**Work request**
Copy the listing below word for word, from the line containing "continuam atingindo a população" through the line containing "אקווה וורלד מילאנו – פארק מים", including both of those lines.

**Input material**
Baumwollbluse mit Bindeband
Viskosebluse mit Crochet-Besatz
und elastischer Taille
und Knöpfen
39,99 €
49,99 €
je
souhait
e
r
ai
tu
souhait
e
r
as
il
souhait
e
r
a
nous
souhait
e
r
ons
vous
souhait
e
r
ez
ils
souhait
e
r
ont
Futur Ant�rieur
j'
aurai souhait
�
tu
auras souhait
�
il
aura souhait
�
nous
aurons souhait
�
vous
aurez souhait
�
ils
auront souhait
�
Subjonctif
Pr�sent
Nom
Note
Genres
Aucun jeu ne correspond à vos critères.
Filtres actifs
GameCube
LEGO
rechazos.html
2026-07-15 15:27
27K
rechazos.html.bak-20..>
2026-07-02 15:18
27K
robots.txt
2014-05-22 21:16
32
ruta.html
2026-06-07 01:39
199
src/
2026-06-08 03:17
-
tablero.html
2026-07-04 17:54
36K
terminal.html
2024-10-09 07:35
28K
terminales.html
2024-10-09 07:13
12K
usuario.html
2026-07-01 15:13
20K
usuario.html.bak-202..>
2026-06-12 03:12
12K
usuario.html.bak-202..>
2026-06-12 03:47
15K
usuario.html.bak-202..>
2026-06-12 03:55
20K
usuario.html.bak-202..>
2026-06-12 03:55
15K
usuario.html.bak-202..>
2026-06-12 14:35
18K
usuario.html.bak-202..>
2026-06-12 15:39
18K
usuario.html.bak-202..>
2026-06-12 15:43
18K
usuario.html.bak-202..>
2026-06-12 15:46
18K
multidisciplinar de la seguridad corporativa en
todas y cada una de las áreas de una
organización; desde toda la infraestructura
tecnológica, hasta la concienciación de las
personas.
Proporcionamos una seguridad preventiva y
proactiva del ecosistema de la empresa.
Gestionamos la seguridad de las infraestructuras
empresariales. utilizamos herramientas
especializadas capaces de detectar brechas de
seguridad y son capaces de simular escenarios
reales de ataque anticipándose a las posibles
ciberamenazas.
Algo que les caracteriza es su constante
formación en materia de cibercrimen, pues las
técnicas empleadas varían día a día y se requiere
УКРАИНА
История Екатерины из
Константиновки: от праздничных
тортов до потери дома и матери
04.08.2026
* * *
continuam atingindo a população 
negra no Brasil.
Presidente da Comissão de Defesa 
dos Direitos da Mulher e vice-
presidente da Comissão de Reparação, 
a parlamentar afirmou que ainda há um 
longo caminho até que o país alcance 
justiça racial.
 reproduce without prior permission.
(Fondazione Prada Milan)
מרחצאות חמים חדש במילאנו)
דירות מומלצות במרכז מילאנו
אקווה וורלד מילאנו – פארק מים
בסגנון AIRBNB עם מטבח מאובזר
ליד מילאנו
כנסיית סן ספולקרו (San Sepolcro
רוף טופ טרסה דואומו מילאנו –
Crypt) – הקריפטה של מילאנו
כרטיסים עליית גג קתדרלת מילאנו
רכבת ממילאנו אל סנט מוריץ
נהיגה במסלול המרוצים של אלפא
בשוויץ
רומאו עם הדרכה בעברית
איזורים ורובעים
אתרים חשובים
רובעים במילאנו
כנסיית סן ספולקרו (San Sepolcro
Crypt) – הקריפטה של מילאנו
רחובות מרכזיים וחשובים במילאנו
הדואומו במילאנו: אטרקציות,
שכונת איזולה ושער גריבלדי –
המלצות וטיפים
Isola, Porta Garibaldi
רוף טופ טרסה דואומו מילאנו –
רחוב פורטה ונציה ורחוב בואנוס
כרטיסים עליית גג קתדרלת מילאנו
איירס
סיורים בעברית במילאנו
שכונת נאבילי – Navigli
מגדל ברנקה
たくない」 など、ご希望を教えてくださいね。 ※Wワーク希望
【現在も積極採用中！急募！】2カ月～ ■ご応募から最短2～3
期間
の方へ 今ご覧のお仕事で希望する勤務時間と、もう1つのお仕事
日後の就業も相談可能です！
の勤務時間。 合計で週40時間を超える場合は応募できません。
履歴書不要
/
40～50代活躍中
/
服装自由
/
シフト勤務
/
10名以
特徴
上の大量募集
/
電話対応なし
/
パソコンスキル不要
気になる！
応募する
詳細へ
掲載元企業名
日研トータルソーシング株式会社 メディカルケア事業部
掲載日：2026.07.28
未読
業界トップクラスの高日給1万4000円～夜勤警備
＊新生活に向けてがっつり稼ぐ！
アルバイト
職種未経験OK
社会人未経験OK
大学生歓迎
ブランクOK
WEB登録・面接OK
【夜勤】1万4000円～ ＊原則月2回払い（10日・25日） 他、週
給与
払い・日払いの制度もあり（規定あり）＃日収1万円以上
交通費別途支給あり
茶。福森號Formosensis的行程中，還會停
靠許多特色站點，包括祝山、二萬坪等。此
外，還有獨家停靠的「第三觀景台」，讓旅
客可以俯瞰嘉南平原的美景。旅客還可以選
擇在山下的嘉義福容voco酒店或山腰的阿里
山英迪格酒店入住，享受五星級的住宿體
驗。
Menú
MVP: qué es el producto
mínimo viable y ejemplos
--
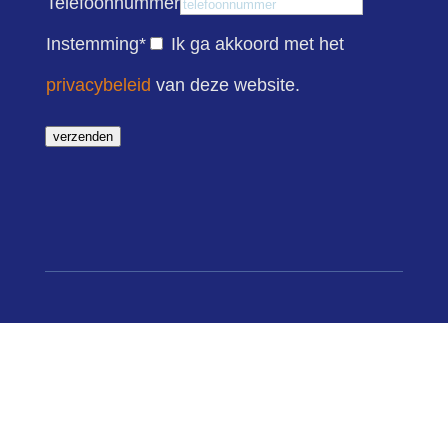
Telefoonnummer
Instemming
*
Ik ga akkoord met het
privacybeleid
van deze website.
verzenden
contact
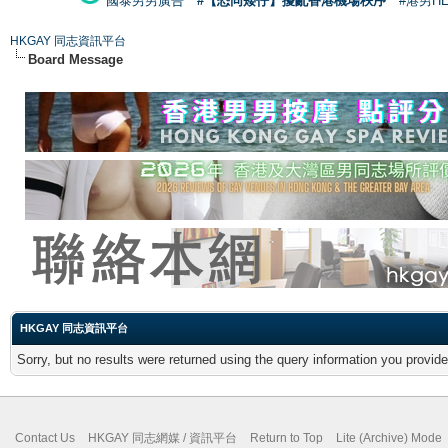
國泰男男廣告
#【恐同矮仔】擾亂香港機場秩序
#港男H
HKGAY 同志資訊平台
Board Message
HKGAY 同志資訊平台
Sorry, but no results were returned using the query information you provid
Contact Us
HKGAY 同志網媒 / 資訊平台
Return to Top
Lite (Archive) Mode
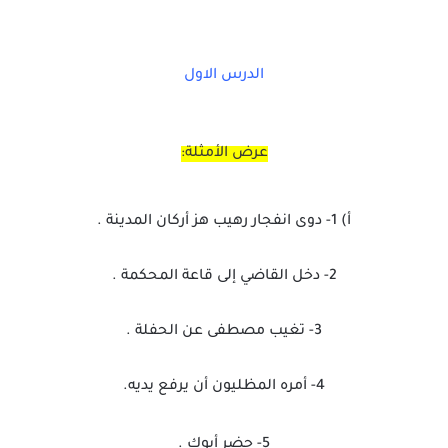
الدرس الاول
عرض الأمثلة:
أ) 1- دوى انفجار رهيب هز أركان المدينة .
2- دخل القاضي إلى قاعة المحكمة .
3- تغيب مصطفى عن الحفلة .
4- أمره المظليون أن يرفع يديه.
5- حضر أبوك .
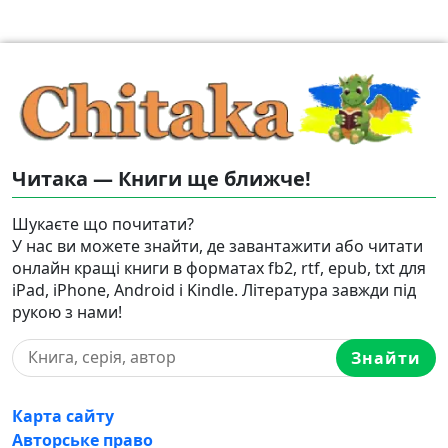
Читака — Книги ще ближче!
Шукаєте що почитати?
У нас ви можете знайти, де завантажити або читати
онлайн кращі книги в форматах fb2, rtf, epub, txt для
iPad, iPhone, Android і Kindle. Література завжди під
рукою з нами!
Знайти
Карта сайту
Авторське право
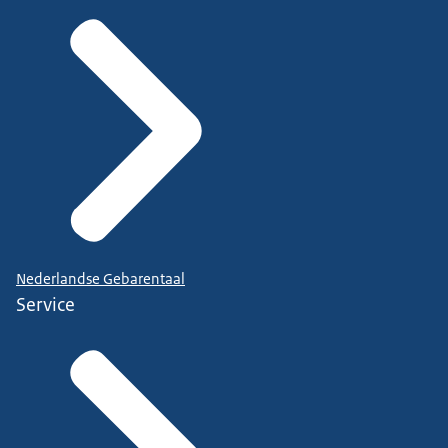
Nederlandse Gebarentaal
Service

**Output of the task**
continuam atingindo a população 
negra no Brasil.
Presidente da Comissão de Defesa 
dos Direitos da Mulher e vice-
presidente da Comissão de Reparação, 
a parlamentar afirmou que ainda há um 
longo caminho até que o país alcance 
justiça racial.
 reproduce without prior permission.
(Fondazione Prada Milan)
מרחצאות חמים חדש במילאנו)
דירות מומלצות במרכז מילאנו
אקווה וורלד מילאנו – פארק מים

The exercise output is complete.